Department of Oral Biology and Center for Craniofacial and Dental Genetics, University of Pittsburgh, 614 Salk Hall, 3501 Terrace Street, Pittsburgh, PA 15261, USA.
J Dent Res. 2010 Sep;89(9):927-32. doi: 10.1177/0022034510370004. Epub 2010 May 28.
Cleft lip/palate is a defect of craniofacial development. In previous reports, chromosome 6q has been suggested as a candidate region for cleft lip/palate. A multipoint posterior probability of linkage analysis of multiplex families from the Philippines attributed an 88% probability of harboring a cleft-susceptibility gene to a narrower region on bands 6q14.2-14.3. We genotyped 2732 individuals from families and unrelated individuals with and without clefts to investigate the existence of possible cleft-susceptibility genes in this region. We found association of PRSS35 and SNAP91 genes with cleft lip/palate in the case-control cohort and in Caucasian families. Haplotype analyses support the individual associations with PRSS35. We found Prss35 expression in the head and palate of mouse embryos at critical stages for palatogenesis, whereas Snap91 was expressed in the adult brain. We provide further evidence of the involvement of chromosome 6q in cleft lip/palate and suggest PRSS35 as a novel candidate gene.

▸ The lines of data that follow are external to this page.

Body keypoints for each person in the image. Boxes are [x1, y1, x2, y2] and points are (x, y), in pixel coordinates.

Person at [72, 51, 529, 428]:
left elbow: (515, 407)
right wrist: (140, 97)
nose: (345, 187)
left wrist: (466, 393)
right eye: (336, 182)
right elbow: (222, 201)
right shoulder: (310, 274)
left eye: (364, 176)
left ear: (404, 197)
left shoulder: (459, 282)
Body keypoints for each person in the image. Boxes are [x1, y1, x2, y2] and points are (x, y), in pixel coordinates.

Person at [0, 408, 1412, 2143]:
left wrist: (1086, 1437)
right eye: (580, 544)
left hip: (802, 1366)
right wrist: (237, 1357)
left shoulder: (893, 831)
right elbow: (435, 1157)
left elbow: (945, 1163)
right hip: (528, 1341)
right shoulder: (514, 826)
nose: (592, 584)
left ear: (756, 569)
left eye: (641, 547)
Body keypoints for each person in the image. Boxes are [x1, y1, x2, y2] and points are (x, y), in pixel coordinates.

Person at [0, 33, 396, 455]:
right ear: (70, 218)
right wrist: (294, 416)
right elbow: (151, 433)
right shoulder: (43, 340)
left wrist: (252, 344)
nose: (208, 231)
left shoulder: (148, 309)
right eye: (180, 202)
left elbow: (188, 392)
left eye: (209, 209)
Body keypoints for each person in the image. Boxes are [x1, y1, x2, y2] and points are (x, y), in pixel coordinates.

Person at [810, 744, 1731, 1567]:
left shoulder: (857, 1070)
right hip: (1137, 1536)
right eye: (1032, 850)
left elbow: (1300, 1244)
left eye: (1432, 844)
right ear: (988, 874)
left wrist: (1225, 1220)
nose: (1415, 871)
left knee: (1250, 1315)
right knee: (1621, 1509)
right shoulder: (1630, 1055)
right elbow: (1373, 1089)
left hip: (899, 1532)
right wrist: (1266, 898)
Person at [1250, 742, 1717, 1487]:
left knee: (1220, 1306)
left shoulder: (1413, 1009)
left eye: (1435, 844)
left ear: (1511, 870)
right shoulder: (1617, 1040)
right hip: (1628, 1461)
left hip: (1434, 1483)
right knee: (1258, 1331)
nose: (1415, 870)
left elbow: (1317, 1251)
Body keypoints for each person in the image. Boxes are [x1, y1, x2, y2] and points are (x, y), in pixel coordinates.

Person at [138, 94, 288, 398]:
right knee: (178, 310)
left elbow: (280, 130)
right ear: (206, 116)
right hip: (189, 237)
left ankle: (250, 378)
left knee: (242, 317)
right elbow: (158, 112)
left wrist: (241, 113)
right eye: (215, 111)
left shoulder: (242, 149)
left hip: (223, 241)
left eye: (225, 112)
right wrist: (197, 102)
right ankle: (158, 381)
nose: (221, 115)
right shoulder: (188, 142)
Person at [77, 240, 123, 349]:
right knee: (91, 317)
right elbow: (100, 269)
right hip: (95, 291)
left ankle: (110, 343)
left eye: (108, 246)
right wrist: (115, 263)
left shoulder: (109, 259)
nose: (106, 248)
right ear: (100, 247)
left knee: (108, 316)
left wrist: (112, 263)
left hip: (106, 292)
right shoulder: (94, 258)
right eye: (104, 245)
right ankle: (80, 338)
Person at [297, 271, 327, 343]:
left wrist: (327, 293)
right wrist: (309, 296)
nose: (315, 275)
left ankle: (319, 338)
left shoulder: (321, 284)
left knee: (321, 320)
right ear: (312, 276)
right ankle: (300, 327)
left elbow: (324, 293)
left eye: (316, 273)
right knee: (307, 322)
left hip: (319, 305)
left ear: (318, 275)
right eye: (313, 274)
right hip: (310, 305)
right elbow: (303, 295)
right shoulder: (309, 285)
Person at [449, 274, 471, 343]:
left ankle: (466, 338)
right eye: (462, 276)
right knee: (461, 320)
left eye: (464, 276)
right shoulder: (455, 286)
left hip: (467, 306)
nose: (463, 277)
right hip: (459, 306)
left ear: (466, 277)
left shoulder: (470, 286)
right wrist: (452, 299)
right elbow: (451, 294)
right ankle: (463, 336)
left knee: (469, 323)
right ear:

唇腭裂是一种颅面发育缺陷。在之前的报告中,6 号染色体已被提议为唇腭裂的候选区域。菲律宾的多例家系进行的多点后验概率连锁分析将 88%的携带易感性基因的概率归因于 6q14.2-14.3 带的更窄区域。我们对有或没有唇腭裂的家系和无关个体的 2732 个人进行了基因分型,以研究该区域是否存在可能的易感性基因。我们发现 PRSS35 和 SNAP91 基因与病例对照队列和高加索家系中的唇腭裂有关。单体型分析支持 PRSS35 的个体关联。我们在腭形成的关键阶段发现了 Prss35 在小鼠胚胎头部和腭中的表达,而 Snap91 在成年大脑中表达。我们提供了进一步的证据表明 6 号染色体参与了唇腭裂,并提出 PRSS35 作为一个新的候选基因。